ADWS means Active Directory Web Services and is offered by domain controllers to interact with the domain instead of using more traditional protocols such as LDAP or RPC. The official PowerShell ActiveDirectory module notably uses it. You can learn more about ADWS and how to use it as programmer.

⚠️ The “Web Services” part of its name is misleading as it does not use HTTP at all since it is built upon WCF.

WCF / Net.TCP Binding? 🔗

WCF is “a unified programming model for building service-oriented applications” especially popular in .NET applications. ADWS uses specifically its NetTcpBinding (Net.TCP Binding) implementation. You can notice it when the “net.tcp://” scheme is used in URLs (and appears in clear at the beginning of the trafic). It is a binary protocol which is not yet widely supported by tools and libraries outside of .NET. And I had to implement enough of it in Python to complete the NTLM challenge-response… 😬

If we continue to dig (are you still following me?), it is built on two protocols published by Microsoft:

• [MC-NMF]
• [MS-NNS]

Since then, Uli H (@Pizza_4u) very kindly implemented it in Wireshark so we can finally easily analyze this traffic!

Three years after starting an implementation support for .NET Message Framing Protocol (MC-NMF) and MS-NNS has finally landed in @WiresharkNews. Will be available with upcoming 3.4 release. :-) Thanks @cnotin for sharing a capture file. https://t.co/bxckJiTJox pic.twitter.com/ydHp5x1IZ6

— Uli H (@Pizza_4u) October 6, 2020

Prior to version 4.1.0 (where I introduced a fix), it wasn’t applied automatically, so you had to right-click on the traffic -> Decode As… In the window ensure that “TCP port” and “9389” are selected then in the right-hand side “Current” column, select “MC-NMF”. Apply with “OK” and it will look better (no need to search for MS-NNS, it will appear automatically).

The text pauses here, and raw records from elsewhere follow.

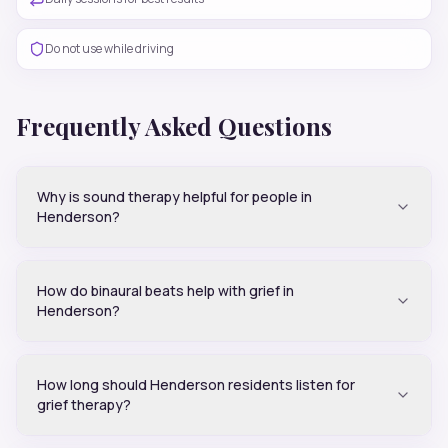
Do not use while driving
Frequently Asked Questions
Why is sound therapy helpful for people in
Henderson?
How do binaural beats help with grief in
Henderson?
How long should Henderson residents listen for
grief therapy?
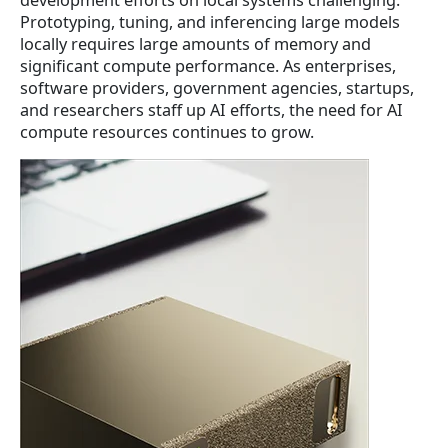
n
n
Prototyping, tuning, and inferencing large models
a
t
locally requires large amounts of memory and
l
p
significant compute performance. As enterprises,
p
r
software providers, government agencies, startups,
r
i
and researchers staff up AI efforts, the need for AI
i
c
compute resources continues to grow.
c
e
e
i
w
s
a
:
s
$
:
4
$
,
4
8
,
6
9
2
6
.
2
5
.
1
5
.
1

I also found the Pentesting Webservices with Net.TCP Binding article by Timo (@bluec0re) who shared very useful Python code which inspired a lot my implementation:

• https://github.com/ernw/net.tcp-proxy/blob/master/nettcp/nmf.py
• https://github.com/ernw/net.tcp-proxy/blob/master/nettcp/stream/negotiate.py
• https://github.com/ernw/python-wcfbin

Protections 🔗

NTLM Relaying can mitigated in several ways. We can distinguish between recommendations that can be applied on either sides.

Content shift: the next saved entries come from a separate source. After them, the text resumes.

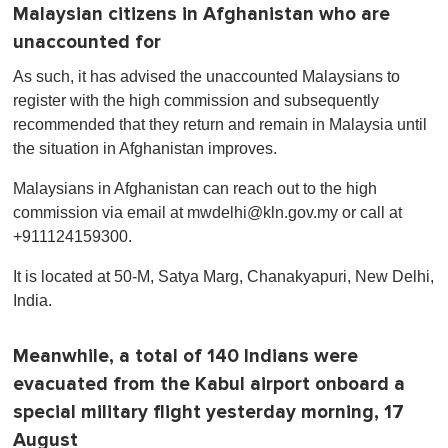
Malaysian citizens in Afghanistan who are
unaccounted for
As such, it has advised the unaccounted Malaysians to
register with the high commission and subsequently
recommended that they return and remain in Malaysia until
the situation in Afghanistan improves.
Malaysians in Afghanistan can reach out to the high
commission via email at
mwdelhi@kln.gov.my
or call at
+911124159300.
It is located at 50-M, Satya Marg, Chanakyapuri, New Delhi,
India.
Meanwhile, a total of 140 Indians were
evacuated from the Kabul airport onboard a
special military flight yesterday morning, 17
August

• On the vulnerable application (which is the source of the authentication, the web app using AD cmdlets in our example):
  • ​If possible, the user should not be allowed to choose the server to contact (and to which the client will authenticate). In the case of the app I was pentesting, there was no legimitate use case of passing the Server in the HTTP request. In a way it is similar to the easiest way of fixing SSRF: no more user supplied URL, no more vulnerability! 👌 Not always applicable though…
  • ​Disable NTLM in clients: especially when contacting a domain controller, Kerberos will work fine and is not susceptible to NTLM relay.
• On all potential target services (which are the destination of the authentication, the domain controller in our example):
  • Implement some sort of signing (e.g. SMB Signing or SPN Target Name Validation for SMB, LDAP Signing…) or channel binding (e.g. LDAP Channel Binding which should have been set as default in 2020 but as reminded recently still is not so follow instructions, or Extended Protection for Authentication for everything SSL/TLS)
  • The RPC protocol is notably available on domain controllers and only partially protected. As described in Relaying NTLM authentication over RPC by Sylvain Heiniger (@sploutchy) this was covered in CVE-2020-1113 which only concerns abuses through the task scheduler. We can infer that the domain controller in my lab is not patched 😐

Conclusion 🔗

The main resulting code is available in wcfrelayserver.py shared through PR #944 now merged. I hope you will like it 😉

I only used ADWS in my tests and in the examples above, but this implementation should work with any WCF / Net.TCP Binding vulnerable client.